Problem requirements:
Look through the entries below for the line that contains "elles-mêmes et aux", then set down that line and each one after it exactly, through the last.

Data extract:
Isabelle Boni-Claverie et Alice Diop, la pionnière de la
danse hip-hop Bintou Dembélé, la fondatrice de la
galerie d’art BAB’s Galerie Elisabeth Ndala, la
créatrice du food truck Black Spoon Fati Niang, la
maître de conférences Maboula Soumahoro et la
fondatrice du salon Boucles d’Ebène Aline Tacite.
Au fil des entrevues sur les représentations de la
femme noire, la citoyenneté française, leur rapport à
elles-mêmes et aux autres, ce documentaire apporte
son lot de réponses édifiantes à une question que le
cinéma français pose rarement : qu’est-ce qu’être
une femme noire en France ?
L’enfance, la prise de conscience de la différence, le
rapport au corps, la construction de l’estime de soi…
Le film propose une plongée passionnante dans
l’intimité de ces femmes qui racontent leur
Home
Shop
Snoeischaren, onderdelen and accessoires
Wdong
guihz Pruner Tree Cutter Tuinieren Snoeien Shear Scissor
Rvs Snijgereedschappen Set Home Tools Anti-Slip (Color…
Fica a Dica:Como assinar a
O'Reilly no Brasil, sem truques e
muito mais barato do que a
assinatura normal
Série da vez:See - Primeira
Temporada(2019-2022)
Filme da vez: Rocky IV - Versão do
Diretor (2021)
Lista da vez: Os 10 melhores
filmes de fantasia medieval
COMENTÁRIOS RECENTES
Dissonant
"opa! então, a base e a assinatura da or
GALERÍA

Exercise result:
elles-mêmes et aux autres, ce documentaire apporte
son lot de réponses édifiantes à une question que le
cinéma français pose rarement : qu’est-ce qu’être
une femme noire en France ?
L’enfance, la prise de conscience de la différence, le
rapport au corps, la construction de l’estime de soi…
Le film propose une plongée passionnante dans
l’intimité de ces femmes qui racontent leur
Home
Shop
Snoeischaren, onderdelen and accessoires
Wdong
guihz Pruner Tree Cutter Tuinieren Snoeien Shear Scissor
Rvs Snijgereedschappen Set Home Tools Anti-Slip (Color…
Fica a Dica:Como assinar a
O'Reilly no Brasil, sem truques e
muito mais barato do que a
assinatura normal
Série da vez:See - Primeira
Temporada(2019-2022)
Filme da vez: Rocky IV - Versão do
Diretor (2021)
Lista da vez: Os 10 melhores
filmes de fantasia medieval
COMENTÁRIOS RECENTES
Dissonant
"opa! então, a base e a assinatura da or
GALERÍA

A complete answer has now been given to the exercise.